Walnootkaramelpeertaart
(springvorm 20 cm)- 300 gram fonceerdeeg *)
- 2 beschuiten
- 1 theelepel kaneel
- 2 peren
- 50 gram suiker
- 50 gram honing
- 50 gram boter
- 1,25 dl slagroom
- 100 gram walnoten (gepeld gewicht)
Leg op de bodem van de vorm (ik gebruikte een ovenschaal, omdat ik dan 2 taarten naast elkaar in de oven kan hebben) een velletje bakpapier. Vet de zijkanten in met wat zachte boter en bestuif met bloem.
Rol het deeg uit tot een dunne lap die iets groter is dan de vorm. Bekleed de vorm met het deeg. Leg een velletje bakpapier (of siliconenvel) op de deegbodem en hierop een steunvulling (bv overjarige gedroogd bonen). Bak de taart 20 minuten in een oven van 170C.
Maak ondertussen de karamelsaus. Doe hiervoor suiker, honing en boter in een pan met dikke (liefst anti-aanbaklaag) bodem. Ik gebruikte mijn gietijzeren koekenpan en dat werkte ook. Laat op middelmatig vuur gelijkmatig smelten en de suiker oplossen. Zet het vuur iets hoger en laat koken (roer af en toe) tot het mengsel bruingeler begint te worden. Doe dan de room erbij (kan spetteren) en laat al roerend 1 minuut nog flink borrelen. Doe de walnoten erbij en zet het vuur uit. Als het mengsel al behoorlijk bruin is geworden, zet de pan dan in een laag koud water. Door de hitte van de pan karameliseert de boel nog verder, en anders wordt het bitter.
Schil de peren, haal het klokhuis eruit en snijd in stukjes.
Schil de peren, haal het klokhuis eruit en snijd in stukjes.
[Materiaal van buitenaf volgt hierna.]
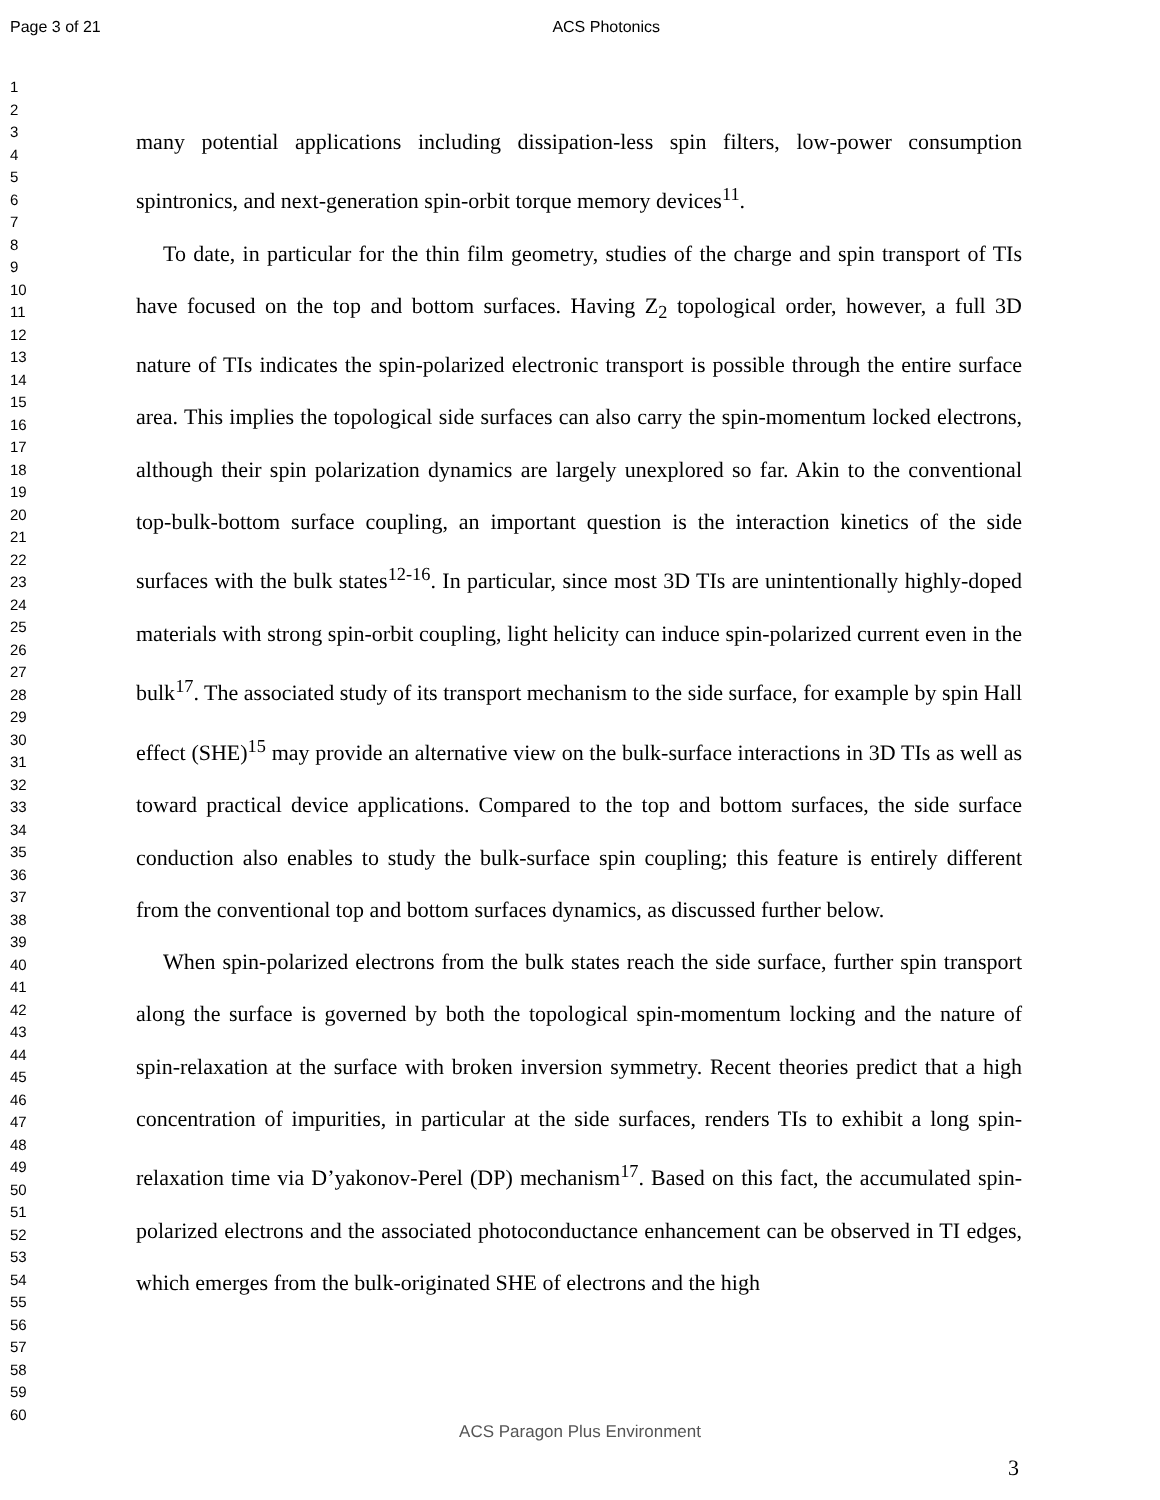Page 3 of 21 ACS Photonics
1
2
3
4
5
6
7
8
9
10
11
12
13
14
15
16
17
18
19
20
21
22
23
24
25
26
27
28
29
30
31
32
33
34
35
36
37
38
39
40
41
42
43
44
45
46
47
48
49
50
51
52
53
54
55
56
57
58
59
60
many potential applications including dissipation-less spin filters, low-power consumption spintronics, and next-generation spin-orbit torque memory devices<sup>11</sup>.
To date, in particular for the thin film geometry, studies of the charge and spin transport of TIs have focused on the top and bottom surfaces. Having Z<sub>2</sub> topological order, however, a full 3D nature of TIs indicates the spin-polarized electronic transport is possible through the entire surface area. This implies the topological side surfaces can also carry the spin-momentum locked electrons, although their spin polarization dynamics are largely unexplored so far. Akin to the conventional top-bulk-bottom surface coupling, an important question is the interaction kinetics of the side surfaces with the bulk states<sup>12-16</sup>. In particular, since most 3D TIs are unintentionally highly-doped materials with strong spin-orbit coupling, light helicity can induce spin-polarized current even in the bulk<sup>17</sup>. The associated study of its transport mechanism to the side surface, for example by spin Hall effect (SHE)<sup>15</sup> may provide an alternative view on the bulk-surface interactions in 3D TIs as well as toward practical device applications. Compared to the top and bottom surfaces, the side surface conduction also enables to study the bulk-surface spin coupling; this feature is entirely different from the conventional top and bottom surfaces dynamics, as discussed further below.
When spin-polarized electrons from the bulk states reach the side surface, further spin transport along the surface is governed by both the topological spin-momentum locking and the nature of spin-relaxation at the surface with broken inversion symmetry. Recent theories predict that a high concentration of impurities, in particular at the side surfaces, renders TIs to exhibit a long spin-relaxation time via D’yakonov-Perel (DP) mechanism<sup>17</sup>. Based on this fact, the accumulated spin-polarized electrons and the associated photoconductance enhancement can be observed in TI edges, which emerges from the bulk-originated SHE of electrons and the high
ACS Paragon Plus Environment
3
Haal de voorgebakken bodem uit de oven en laat de oven aan. Verwijder de steunvulling. Verkruimel de beschuit over de bodem. Bestrooi met de kaneel. Leg hierop de stukjes peer. Verdeel de walnootkaramel erover. Bak de taart nog 15 minuten op 170C.
Laat de taart afkoelen en bewaar in de koelkast. Als de taart afkoelt, wordt de karamel ook stijver.
*) fonceerdeeg
(voor 3-4 porties)
- 250 gram zachte boter
- 250 gram witte basterdsuiker
- 1 theelepel zout
- 1 ei
- 2 eetlepels water
- 500 gram bloem
- 2 theelepels bakpoeder
Meng de boter, basterdsuiker, zout, ei en water in de keukenmachine. Meng daarna, met de kneedhaak, de bloem en het bakpoeder erdoor. Verdeel in 3-4 porties en laat het een paar uur rusten voordat je het gebruikt. De rest kun je invriezen.
Mijn grootvader zei altijd: als er allemaal lekkere dingen inzitten, kan het niet slecht zijn. En dat is hier wel het geval.